§ **Document passage**:
START
The two major challenges plaguing the modern coastal cities worldwide  are waste management and water scarcity. On one hand the ever increasing waste production driven by various factors such as the increased consumption, growing population and aspirations for better standard of living has choked current day waste management system. On the other hand the availability of  clean and affordable water has become a question across many cities. Catering to the twin problem aessoft India leveraging its experience has developed an integrative approach to empower smart cities to no only solve the issue rather make it a sustainable solution promoting the circular economy. 

Electricity has become the fundamental driving unit for any activity in the current day scenario.  While the world is hungry for power, the supply inadequacy and stability are still the most gnawing problem. Worse, the consumable water – another important resource that drives the whole living and ecosystem, is depreciating in its availability. The twin shortages cannot be overlooked for long.

Paradoxically, what is available in abundance in today’s world is consumption garbage or waste. Every country produces garbage in growing volume. Global annual waste generation is expected to have a whopping 70% increase from 2.01 billion tonnes in 2016 to 3.4 billion tonnes by 2050. (Source: What a Waste 2.0, Silpa Kaza, Perinaz Bhada-Tata, Frank Van Woerdern, World Bank Group).

 Since every material has a preset calorific value, the municipal solid waste too has a considerable degree of high carbon and organic content left in it.  Clearly, the waste has huge potential that hasn’t been harnessed for its large heat value. For instance, it is estimated that Chennai  – one of the top four metros of India and a population of over seven million people, produces municipal waste of 5000 metric tons per day (http://www.chennaicorporation.gov.in/departments/solid-waste-management/index.htm#solid). The storing capacity of two major waste deposition areas Perungudi, Kodungaiyur in Chennai have maxed out. Chennai has not much land left to store new waste dump yards.  This has raised a lot of questions and concerns on how to dispose of the waste. It is been projected that by 2047 around 1,400 sq.km of landfill area will be needed for dumping the municipal solid waste which is equivalent to a combined area of three of most populous cities in India in landmass: Hyderabad, Mumbai & Chennai (Sustainable Solid Waste Management in India 2012 , Ranjith Kharvel & Annepu).
END
§ **What you need to do**:
(a) Answer these questions from the passage on urban waste, one line each:
(i) What two major challenges does it say modern coastal cities face?
(ii) How much waste was generated globally in 2016?
(iii) How much municipal waste does Chennai produce per day?
(b) Write out the part of the passage on urban waste that begins at the words "Electricity has become" and stops after "overlooked for long.", substituting "drinking water" for "consumable water".
The records that come next are separate material from the passage on urban waste.

§ **Data extract**:
START
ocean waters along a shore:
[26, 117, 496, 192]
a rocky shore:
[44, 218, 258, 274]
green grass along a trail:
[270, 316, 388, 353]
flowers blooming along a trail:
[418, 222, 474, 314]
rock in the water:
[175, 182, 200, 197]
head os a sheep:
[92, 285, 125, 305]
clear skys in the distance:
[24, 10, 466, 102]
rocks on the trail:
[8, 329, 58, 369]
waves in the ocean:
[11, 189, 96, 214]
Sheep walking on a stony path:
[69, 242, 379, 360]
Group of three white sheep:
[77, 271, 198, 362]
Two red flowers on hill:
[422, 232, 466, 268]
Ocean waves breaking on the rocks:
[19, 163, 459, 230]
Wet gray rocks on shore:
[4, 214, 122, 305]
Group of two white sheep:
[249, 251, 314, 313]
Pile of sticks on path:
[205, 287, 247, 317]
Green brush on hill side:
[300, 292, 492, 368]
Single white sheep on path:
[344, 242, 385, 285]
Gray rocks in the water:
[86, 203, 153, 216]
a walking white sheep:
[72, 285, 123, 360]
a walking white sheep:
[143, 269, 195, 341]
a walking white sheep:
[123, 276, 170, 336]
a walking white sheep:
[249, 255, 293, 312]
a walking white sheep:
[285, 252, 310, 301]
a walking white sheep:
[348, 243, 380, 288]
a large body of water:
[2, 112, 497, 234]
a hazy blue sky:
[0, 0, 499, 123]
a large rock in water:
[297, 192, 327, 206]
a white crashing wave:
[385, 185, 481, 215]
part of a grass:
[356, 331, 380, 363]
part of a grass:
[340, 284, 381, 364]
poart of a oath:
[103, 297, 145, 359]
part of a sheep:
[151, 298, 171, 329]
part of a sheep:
END
§ **Problem solutions**:
(a)
(i) Waste management and water scarcity.
(ii) 2.01 billion tonnes.
(iii) 5000 metric tons.

(b)
Electricity has become the fundamental driving unit for any activity in the current day scenario.  While the world is hungry for power, the supply inadequacy and stability are still the most gnawing problem. Worse, the drinking water – another important resource that drives the whole living and ecosystem, is depreciating in its availability. The twin shortages cannot be overlooked for long.